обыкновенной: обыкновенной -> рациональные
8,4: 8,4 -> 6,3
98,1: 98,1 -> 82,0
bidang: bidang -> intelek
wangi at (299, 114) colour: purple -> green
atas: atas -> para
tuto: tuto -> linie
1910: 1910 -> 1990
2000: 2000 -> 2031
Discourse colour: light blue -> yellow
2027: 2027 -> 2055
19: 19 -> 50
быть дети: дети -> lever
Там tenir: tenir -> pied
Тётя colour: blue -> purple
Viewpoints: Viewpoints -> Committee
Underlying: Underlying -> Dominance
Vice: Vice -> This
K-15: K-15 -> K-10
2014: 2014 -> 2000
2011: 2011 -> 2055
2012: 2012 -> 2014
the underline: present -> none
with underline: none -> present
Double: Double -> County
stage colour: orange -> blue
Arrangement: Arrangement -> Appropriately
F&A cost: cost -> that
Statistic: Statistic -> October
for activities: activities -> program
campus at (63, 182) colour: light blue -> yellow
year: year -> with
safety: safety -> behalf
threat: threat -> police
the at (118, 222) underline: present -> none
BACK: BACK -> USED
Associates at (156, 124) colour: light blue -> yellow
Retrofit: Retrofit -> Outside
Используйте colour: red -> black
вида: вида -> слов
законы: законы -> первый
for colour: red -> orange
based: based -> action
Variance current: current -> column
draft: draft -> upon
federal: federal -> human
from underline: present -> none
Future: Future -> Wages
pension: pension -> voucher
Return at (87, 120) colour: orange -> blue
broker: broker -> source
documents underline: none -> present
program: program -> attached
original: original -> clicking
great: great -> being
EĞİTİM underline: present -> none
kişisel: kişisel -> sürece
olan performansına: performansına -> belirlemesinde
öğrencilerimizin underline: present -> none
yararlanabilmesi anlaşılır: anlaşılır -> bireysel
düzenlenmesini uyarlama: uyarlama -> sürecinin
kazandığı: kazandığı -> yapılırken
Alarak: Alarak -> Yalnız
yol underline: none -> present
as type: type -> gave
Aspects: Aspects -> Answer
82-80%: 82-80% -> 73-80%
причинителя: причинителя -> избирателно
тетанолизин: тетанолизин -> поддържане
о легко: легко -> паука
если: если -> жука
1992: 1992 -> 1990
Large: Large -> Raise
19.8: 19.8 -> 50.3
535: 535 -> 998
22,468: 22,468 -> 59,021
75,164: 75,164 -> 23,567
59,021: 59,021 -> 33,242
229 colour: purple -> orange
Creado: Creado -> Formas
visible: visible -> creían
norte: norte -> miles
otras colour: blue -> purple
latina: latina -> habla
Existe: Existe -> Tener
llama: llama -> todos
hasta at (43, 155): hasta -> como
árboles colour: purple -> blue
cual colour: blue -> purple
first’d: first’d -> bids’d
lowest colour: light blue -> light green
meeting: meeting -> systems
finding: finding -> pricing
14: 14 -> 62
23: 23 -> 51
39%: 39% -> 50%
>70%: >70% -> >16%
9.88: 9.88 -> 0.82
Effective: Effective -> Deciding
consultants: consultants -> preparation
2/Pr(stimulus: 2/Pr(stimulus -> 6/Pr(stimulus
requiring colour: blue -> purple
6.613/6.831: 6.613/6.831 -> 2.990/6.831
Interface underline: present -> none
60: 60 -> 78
****
**TASK GOAL**
Present everything from the first of the rows down to the one containing "yararlanabilmesi anlaşılır: anlaşılır", that one included, as a Markdown table with the columns No. and Line, skipping any blank lines.

**RESPONSE FOR THIS EXERCISE**
| No. | Line |
|---|---|
| 1 | обыкновенной: обыкновенной -> рациональные |
| 2 | 8,4: 8,4 -> 6,3 |
| 3 | 98,1: 98,1 -> 82,0 |
| 4 | bidang: bidang -> intelek |
| 5 | wangi at (299, 114) colour: purple -> green |
| 6 | atas: atas -> para |
| 7 | tuto: tuto -> linie |
| 8 | 1910: 1910 -> 1990 |
| 9 | 2000: 2000 -> 2031 |
| 10 | Discourse colour: light blue -> yellow |
| 11 | 2027: 2027 -> 2055 |
| 12 | 19: 19 -> 50 |
| 13 | быть дети: дети -> lever |
| 14 | Там tenir: tenir -> pied |
| 15 | Тётя colour: blue -> purple |
| 16 | Viewpoints: Viewpoints -> Committee |
| 17 | Underlying: Underlying -> Dominance |
| 18 | Vice: Vice -> This |
| 19 | K-15: K-15 -> K-10 |
| 20 | 2014: 2014 -> 2000 |
| 21 | 2011: 2011 -> 2055 |
| 22 | 2012: 2012 -> 2014 |
| 23 | the underline: present -> none |
| 24 | with underline: none -> present |
| 25 | Double: Double -> County |
| 26 | stage colour: orange -> blue |
| 27 | Arrangement: Arrangement -> Appropriately |
| 28 | F&A cost: cost -> that |
| 29 | Statistic: Statistic -> October |
| 30 | for activities: activities -> program |
| 31 | campus at (63, 182) colour: light blue -> yellow |
| 32 | year: year -> with |
| 33 | safety: safety -> behalf |
| 34 | threat: threat -> police |
| 35 | the at (118, 222) underline: present -> none |
| 36 | BACK: BACK -> USED |
| 37 | Associates at (156, 124) colour: light blue -> yellow |
| 38 | Retrofit: Retrofit -> Outside |
| 39 | Используйте colour: red -> black |
| 40 | вида: вида -> слов |
| 41 | законы: законы -> первый |
| 42 | for colour: red -> orange |
| 43 | based: based -> action |
| 44 | Variance current: current -> column |
| 45 | draft: draft -> upon |
| 46 | federal: federal -> human |
| 47 | from underline: present -> none |
| 48 | Future: Future -> Wages |
| 49 | pension: pension -> voucher |
| 50 | Return at (87, 120) colour: orange -> blue |
| 51 | broker: broker -> source |
| 52 | documents underline: none -> present |
| 53 | program: program -> attached |
| 54 | original: original -> clicking |
| 55 | great: great -> being |
| 56 | EĞİTİM underline: present -> none |
| 57 | kişisel: kişisel -> sürece |
| 58 | olan performansına: performansına -> belirlemesinde |
| 59 | öğrencilerimizin underline: present -> none |
| 60 | yararlanabilmesi anlaşılır: anlaşılır -> bireysel |